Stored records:

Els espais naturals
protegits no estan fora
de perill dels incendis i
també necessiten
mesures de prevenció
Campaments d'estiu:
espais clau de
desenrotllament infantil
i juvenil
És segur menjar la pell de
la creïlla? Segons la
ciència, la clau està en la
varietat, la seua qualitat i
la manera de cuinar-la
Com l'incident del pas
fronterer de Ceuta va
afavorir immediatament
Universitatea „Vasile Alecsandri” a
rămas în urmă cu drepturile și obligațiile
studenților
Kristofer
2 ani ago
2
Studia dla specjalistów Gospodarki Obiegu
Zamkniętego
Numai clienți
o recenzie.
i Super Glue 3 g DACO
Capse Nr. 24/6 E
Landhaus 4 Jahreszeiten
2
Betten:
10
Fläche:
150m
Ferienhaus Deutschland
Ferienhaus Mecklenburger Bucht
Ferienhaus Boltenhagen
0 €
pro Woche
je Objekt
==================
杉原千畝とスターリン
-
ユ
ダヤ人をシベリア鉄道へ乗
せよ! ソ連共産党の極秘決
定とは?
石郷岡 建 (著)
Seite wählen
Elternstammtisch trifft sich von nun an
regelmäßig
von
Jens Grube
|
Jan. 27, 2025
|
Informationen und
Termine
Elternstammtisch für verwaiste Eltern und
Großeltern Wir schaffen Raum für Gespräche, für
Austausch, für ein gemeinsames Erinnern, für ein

What is required: A precise copy of all the records is needed.

Final answer:
Els espais naturals
protegits no estan fora
de perill dels incendis i
també necessiten
mesures de prevenció
Campaments d'estiu:
espais clau de
desenrotllament infantil
i juvenil
És segur menjar la pell de
la creïlla? Segons la
ciència, la clau està en la
varietat, la seua qualitat i
la manera de cuinar-la
Com l'incident del pas
fronterer de Ceuta va
afavorir immediatament
Universitatea „Vasile Alecsandri” a
rămas în urmă cu drepturile și obligațiile
studenților
Kristofer
2 ani ago
2
Studia dla specjalistów Gospodarki Obiegu
Zamkniętego
Numai clienți
o recenzie.
i Super Glue 3 g DACO
Capse Nr. 24/6 E
Landhaus 4 Jahreszeiten
2
Betten:
10
Fläche:
150m
Ferienhaus Deutschland
Ferienhaus Mecklenburger Bucht
Ferienhaus Boltenhagen
0 €
pro Woche
je Objekt
==================
杉原千畝とスターリン
-
ユ
ダヤ人をシベリア鉄道へ乗
せよ! ソ連共産党の極秘決
定とは?
石郷岡 建 (著)
Seite wählen
Elternstammtisch trifft sich von nun an
regelmäßig
von
Jens Grube
|
Jan. 27, 2025
|
Informationen und
Termine
Elternstammtisch für verwaiste Eltern und
Großeltern Wir schaffen Raum für Gespräche, für
Austausch, für ein gemeinsames Erinnern, für ein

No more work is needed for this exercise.